Cláudia Joaquim falou depois de o ex-presidente do instituto ter dito que o INEM foi obrigado a transferir para o Ministério da Saúde 90 milhões de euros em 2020 por causa da pandemia e que isso prejudicou a gestão financeira, designadamente a renovação de frota de ambulâncias.
Questionada pelos diversos partidos, a antiga governante lembrou que, em 2020, quando a Assembleia da República aprovou o orçamento suplementar “aprovou a integração e uso de saldos dos organismos ligados à saúde no valor de 159 milhões de euros, onde estavam saldos do INEM”.
Explicou ainda que a norma em causa define que os saldos de execução orçamental das entidades tuteladas pelo Ministério da Saúde – excluindo hospitais, unidades locais de saúde e centros hospitalares — “são integradas automaticamente no orçamento da ACSS” [Administração Central dos Sistemas de Saúde].
Cláudia Joaquim disse ainda que a Saúde é a área em que os saldos de receitas gerais “não são devolvidos ao Estado, mas integrados na ACSS”, sublinhando que isto permite uma “melhor gestão orçamental em cada ano”.
“Isto permite que haja gestão no Ministério da Saúde de todas as necessidades. (…). Isto significa que, se uma entidade transferiu [para a ACSS], por exemplo, saldos de 10 milhões que gerou, pode beneficiar de mais, porque estão ali saldos transitados de outras entidades”, acrescentou.
Segundo a antiga governante, isto permite “fazer face a uma gestão mais flexível”.
Lembrando que “o INEM já tinha devolvido saldos em 2016”, e questionada sobre os despachos de transferência de saldos do INEM que entraram em vigor antes da sua entrada em funções, afirmou: “admito que os despachos de início de 2020 o que fizeram foi antecipar devolução”, face ao aumento das despesas que seria previsível por causa da pandemia.

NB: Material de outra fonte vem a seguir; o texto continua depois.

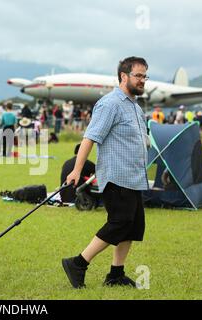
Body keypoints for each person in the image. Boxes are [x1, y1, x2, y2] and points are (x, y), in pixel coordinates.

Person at [63, 56, 150, 288]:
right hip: (116, 175)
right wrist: (76, 170)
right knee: (119, 222)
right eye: (138, 75)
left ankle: (115, 274)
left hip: (134, 177)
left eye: (145, 76)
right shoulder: (110, 103)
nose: (143, 80)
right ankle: (78, 263)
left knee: (132, 227)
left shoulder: (135, 106)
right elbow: (90, 137)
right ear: (124, 76)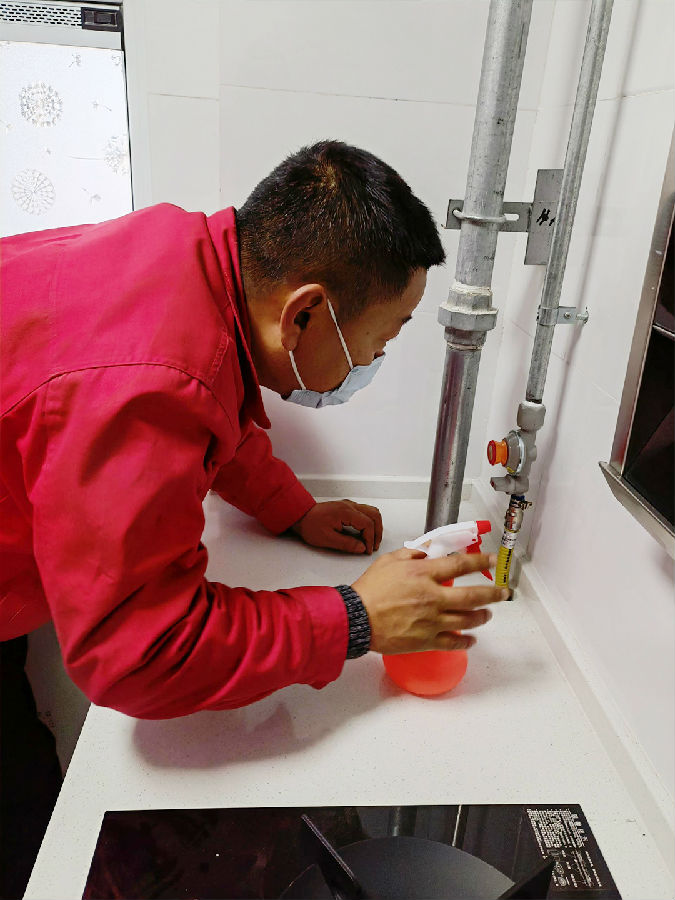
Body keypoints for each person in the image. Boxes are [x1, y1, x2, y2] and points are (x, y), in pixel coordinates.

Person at [0, 141, 508, 896]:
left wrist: (290, 507)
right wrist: (356, 618)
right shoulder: (142, 382)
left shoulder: (186, 260)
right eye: (387, 333)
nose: (377, 356)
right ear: (306, 314)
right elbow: (137, 652)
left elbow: (210, 397)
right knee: (28, 831)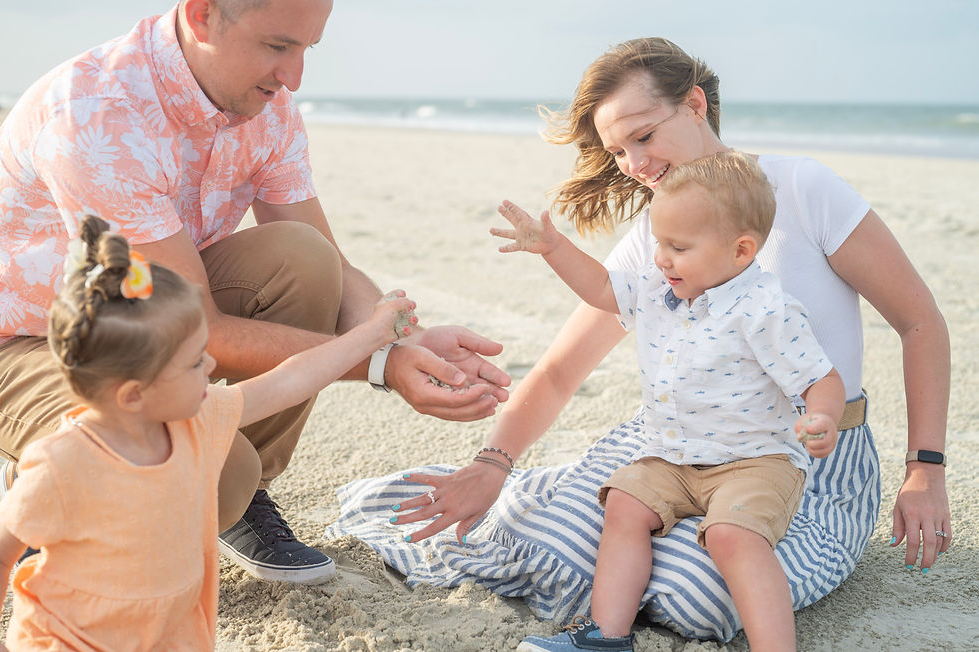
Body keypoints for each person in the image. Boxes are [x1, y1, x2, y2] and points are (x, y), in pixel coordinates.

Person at [324, 37, 951, 642]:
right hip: (674, 444)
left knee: (698, 596)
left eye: (644, 136)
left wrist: (925, 470)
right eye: (619, 151)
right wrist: (492, 464)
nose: (636, 166)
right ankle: (551, 511)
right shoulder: (658, 244)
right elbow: (560, 373)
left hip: (803, 456)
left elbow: (920, 322)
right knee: (544, 547)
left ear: (697, 104)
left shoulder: (802, 190)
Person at [0, 0, 510, 584]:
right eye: (276, 46)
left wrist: (409, 337)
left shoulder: (266, 102)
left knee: (303, 257)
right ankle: (46, 474)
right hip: (37, 342)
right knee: (206, 473)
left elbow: (331, 268)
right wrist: (382, 364)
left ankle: (240, 496)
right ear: (201, 17)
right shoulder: (95, 115)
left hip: (162, 321)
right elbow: (204, 330)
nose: (292, 78)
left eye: (305, 50)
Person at [0, 215, 416, 650]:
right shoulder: (61, 464)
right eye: (195, 361)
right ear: (134, 394)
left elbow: (290, 379)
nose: (213, 367)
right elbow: (3, 552)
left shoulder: (197, 421)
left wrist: (371, 336)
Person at [494, 151, 843, 651]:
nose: (661, 258)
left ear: (742, 251)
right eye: (659, 242)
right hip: (672, 456)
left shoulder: (767, 309)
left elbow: (820, 377)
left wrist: (823, 415)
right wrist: (552, 247)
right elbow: (600, 288)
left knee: (732, 537)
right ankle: (607, 636)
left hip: (754, 462)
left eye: (678, 247)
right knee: (624, 502)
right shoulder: (659, 288)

Defendeu ainda que a ideia que os saldos são propriedade das entidades “não é compatível com uma boa gestão anual”. “É por isso que há concentração de saldos na ACSS e é por isso que existem no Ministério das Finanças dotações para fazer face a receitas urgentes e inadiáveis”, acrescentou.
A ex-governante referiu que há sempre, na gestão orçamental anual, a possibilidade de “reforço do orçamento das entidades, por exemplo, para investimento” e disse que, relativamente ao INEM, nos anos em que exerceu funções, não teve qualquer “sinalização de necessidade de orçamento com dotação superior” justificando tal situação com “a cobrança de receita superior ao orçamentado e ainda mais superior relativamente à despesa efetuada”.
Cláudia Joaquim insistiu na ideia de que “quando são gerados saldos significa que a receita foi superior à despesa” e lembrou que os saldos do INEM rondaram os 14 milhões de euros em 2021, 12 milhões em 2022 e seis milhões em 2023.
Questionada sobre a utilização, denunciada pelo ex-presidente do INEM, de verbas para subscrição de títulos dívida pública, disse que a decisão foi da responsabilidade do conselho diretivo do instituto.
Já sobre a possibilidade de o Governo de que fez parte poder ter alterado a norma de 2015 (na altura da ‘troika’), respondeu: “O Governo tem capacidade para alterar normas, mas não normas da lei do Orçamento do Estado”.
“Essas, só a Assembleia da República (…) e não me recordo de sugestões de alterações de redação desta norma em concreto, o que significa que não houve propostas [dos outros partidos] de alteração desta lógica de gestão orçamental”, concluiu.